→ **Exercise inputs**
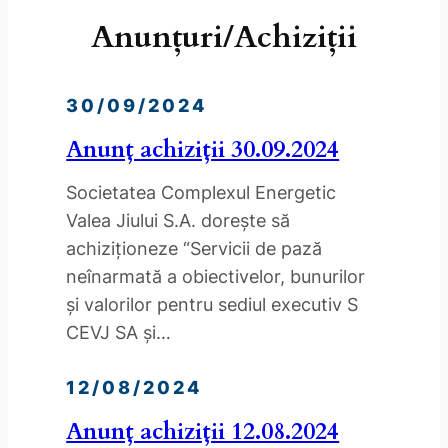
Anunțuri/Achiziții
30/09/2024
Anunț achiziții 30.09.2024
Societatea Complexul Energetic
Valea Jiului S.A. doreşte să
achiziţioneze “Servicii de pază
neînarmată a obiectivelor, bunurilor
și valorilor pentru sediul executiv S
CEVJ SA și…
12/08/2024
Anunț achiziții 12.08.2024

→ **Exercise prompt**
Where the material contains pictures, leave them out and copy the rest verbatim.

→ **Solution below**
Anunțuri/Achiziții
30/09/2024
Anunț achiziții 30.09.2024
Societatea Complexul Energetic
Valea Jiului S.A. doreşte să
achiziţioneze “Servicii de pază
neînarmată a obiectivelor, bunurilor
și valorilor pentru sediul executiv S
CEVJ SA și…
12/08/2024
Anunț achiziții 12.08.2024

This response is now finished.